Такова предыстория героя. Автор не развертывает ее подробно. Детали прошедших лет вкраплены как бы случайно, по ходу повествования. «Не думать о минувшем, даже о том, что было накануне. О том, что не оправдались мечты», — внушает себе Теодор, заглушая боль прощания с живописью; потом вздыхает украдкой, что не успеет повидаться с Орасом Верне и «объясниться с ним»; с нежностью вспоминает мастерскую Карла Верне и чердак на улице Мучеников, где был написан «Раненый кирасир». О картинах Жерико читатель узнает попутно, когда юноша бродит по отцовскому дому, мельком бросая взор на свои эскизы. Скучая по Роберу Дьедонне или встречаясь в казармах с Марком Антуаном д’Обиньи, Теодор — тоже как бы невзначай — восстанавливает в памяти процесс работы над «Офицером конных егерей»: «Голову егерского офицера с жесткими белокурыми усами он списал с Дьедонне, а для торса моделью послужил Марк-Антуан». Теодор без всякого умысла объединил в одной фигуре республиканца Дьедонне с роялистом д’Обиньи — просто он любил их обоих, и «только два года спустя он смутно почувствовал, что создал некий гибрид, чудовищную смесь из республиканца и гренадера, служившего под знаменем Ларошжаклена».
Постепенно сплетается довольно прочная нить предыстории. Но способ ее плетения — брошенные мельком имена, случайно вспомнившиеся факты — отнюдь не прихоть авторского пера.
У Жерико нет особой, исключительной судьбы — эта убежденность помешала Арагону развернуть обстоятельный рассказ о том, что предшествовало в жизни Жерико мартовской неделе 1815 года.
Действительно, получив внушительную «биографию», Теодор обязательно показался бы «выше» своих собратьев по казарме, исключительной личностью, на время смешавшейся с массой. Способ же, избранный автором, помогает растворить судьбу Теодора среди сотен других судеб — не менее интересных, не менее трагичных. Отброшен даже намек на исключительность. Человек становится великим, когда не думает о величии; его ждет слава, если к славе он не готовится. Роман нарочито децентрализован по композиции. Теодор появляется по ходу действия как бы случайно, среди прочих. Это положение — «среди прочих» — бесспорно акцентировано автором.
«…местные, парижане, как, например, Теодор, ночевали у себя дома»… «В помещении сублейтенантов, можно было встретить… также лейтенантов, бывших всего лишь мушкетерами. Например, Теодора». В доме маленькой мечтательницы Денизы или у кузнеца Мюллера Теодор тоже появляется случайно — просто один из вероятных постояльцев; читатель, захваченный семейными коллизиями, столкновением характеров, невольно смотрит на Теодора глазами хозяев, видящих его впервые.

----------------------------------------

Проверьте, соответствуют ли тексту о предыстории Теодора три утверждения: (a) голову егерского офицера Теодор списал с Марка Антуана д’Обиньи; (b) Теодор без всякого умысла объединил в одной фигуре республиканца и роялиста; (c) автор подробно развертывает предысторию героя. На каждое ответьте «да» или «нет» и приведите решающие слова текста точной цитатой.

----------------------------------------

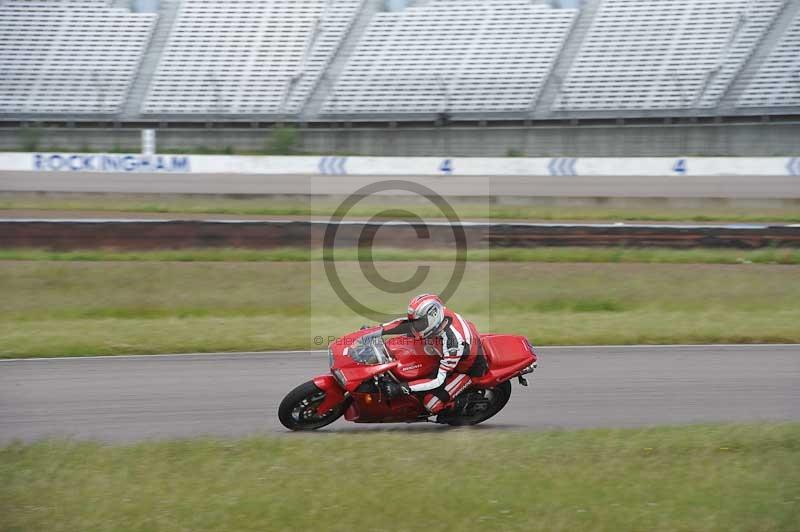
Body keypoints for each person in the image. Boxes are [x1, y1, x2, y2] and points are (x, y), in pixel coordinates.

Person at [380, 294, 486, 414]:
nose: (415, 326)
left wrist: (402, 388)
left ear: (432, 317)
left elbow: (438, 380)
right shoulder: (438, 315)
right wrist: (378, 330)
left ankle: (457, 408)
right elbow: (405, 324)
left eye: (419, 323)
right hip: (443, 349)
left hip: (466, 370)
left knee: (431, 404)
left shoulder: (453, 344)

----------------------------------------

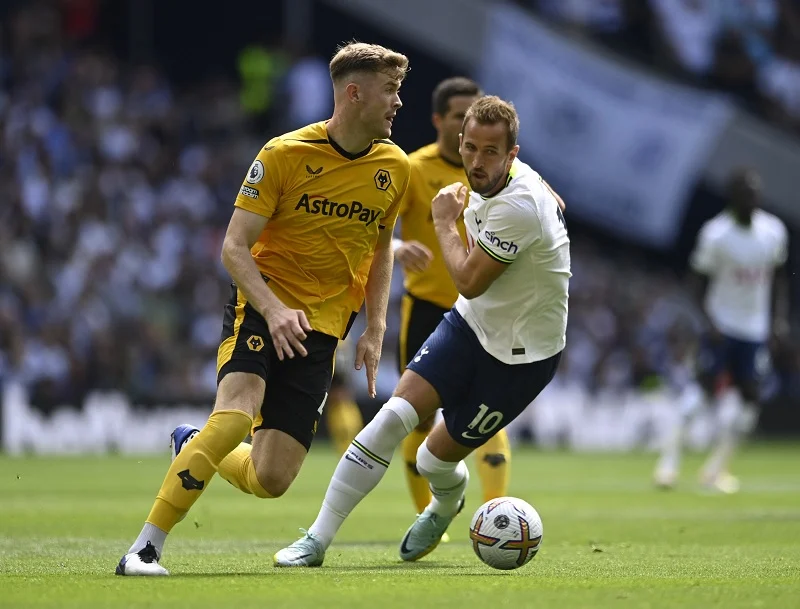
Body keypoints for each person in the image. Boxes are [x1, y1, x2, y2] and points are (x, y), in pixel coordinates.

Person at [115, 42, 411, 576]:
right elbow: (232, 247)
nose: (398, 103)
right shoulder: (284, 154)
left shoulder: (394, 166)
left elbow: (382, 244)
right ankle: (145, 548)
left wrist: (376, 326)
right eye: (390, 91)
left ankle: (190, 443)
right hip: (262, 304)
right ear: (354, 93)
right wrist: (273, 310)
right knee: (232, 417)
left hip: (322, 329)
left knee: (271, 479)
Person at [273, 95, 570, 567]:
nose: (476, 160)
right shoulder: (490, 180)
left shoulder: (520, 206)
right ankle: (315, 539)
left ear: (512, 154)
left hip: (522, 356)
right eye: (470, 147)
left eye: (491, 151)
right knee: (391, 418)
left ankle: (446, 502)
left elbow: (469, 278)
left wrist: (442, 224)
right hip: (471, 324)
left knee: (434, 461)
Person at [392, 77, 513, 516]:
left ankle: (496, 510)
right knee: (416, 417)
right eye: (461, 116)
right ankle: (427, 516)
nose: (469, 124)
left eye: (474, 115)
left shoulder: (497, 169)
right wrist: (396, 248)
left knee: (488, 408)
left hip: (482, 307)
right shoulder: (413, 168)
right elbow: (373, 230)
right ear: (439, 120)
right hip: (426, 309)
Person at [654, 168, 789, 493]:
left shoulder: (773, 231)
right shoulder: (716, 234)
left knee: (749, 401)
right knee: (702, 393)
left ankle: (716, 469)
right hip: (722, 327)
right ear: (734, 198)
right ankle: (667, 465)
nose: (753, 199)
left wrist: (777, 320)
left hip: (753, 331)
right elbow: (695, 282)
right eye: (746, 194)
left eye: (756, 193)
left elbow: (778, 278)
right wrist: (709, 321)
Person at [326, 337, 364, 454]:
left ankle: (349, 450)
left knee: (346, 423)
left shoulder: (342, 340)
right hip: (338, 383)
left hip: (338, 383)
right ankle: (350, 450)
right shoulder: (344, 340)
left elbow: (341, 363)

----------------------------------------

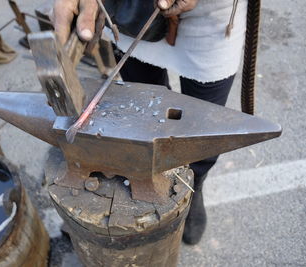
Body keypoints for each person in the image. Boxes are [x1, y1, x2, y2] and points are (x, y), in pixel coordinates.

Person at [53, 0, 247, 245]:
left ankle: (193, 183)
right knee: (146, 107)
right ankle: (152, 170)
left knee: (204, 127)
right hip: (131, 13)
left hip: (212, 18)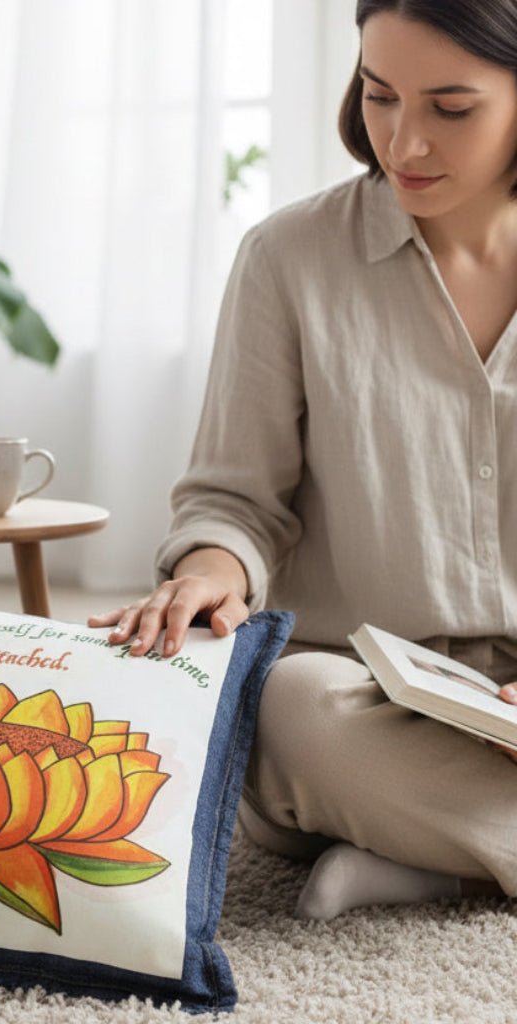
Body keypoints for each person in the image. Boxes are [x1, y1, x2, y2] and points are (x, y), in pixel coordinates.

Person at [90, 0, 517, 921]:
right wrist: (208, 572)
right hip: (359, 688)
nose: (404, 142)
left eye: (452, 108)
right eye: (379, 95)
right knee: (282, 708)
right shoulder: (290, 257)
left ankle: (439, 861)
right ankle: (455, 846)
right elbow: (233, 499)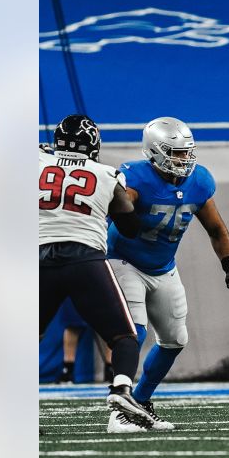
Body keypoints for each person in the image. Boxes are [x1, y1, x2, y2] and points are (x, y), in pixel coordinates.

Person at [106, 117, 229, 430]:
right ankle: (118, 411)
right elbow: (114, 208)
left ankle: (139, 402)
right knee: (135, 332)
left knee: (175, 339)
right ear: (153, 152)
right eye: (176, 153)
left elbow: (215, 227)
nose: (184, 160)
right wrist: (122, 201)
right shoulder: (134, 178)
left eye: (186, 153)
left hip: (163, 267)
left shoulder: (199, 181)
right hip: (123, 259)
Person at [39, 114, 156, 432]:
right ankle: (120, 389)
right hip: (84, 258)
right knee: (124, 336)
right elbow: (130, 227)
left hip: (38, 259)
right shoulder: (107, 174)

----------------------------------------

→ РЕШЕНИЕ ЗАДАЧИ:
(a) Нет: «Голову егерского офицера с жесткими белокурыми усами он списал с Дьедонне».
(b) Да: «Теодор без всякого умысла объединил в одной фигуре республиканца Дьедонне с роялистом д’Обиньи».
(c) Нет: «Автор не развертывает ее подробно».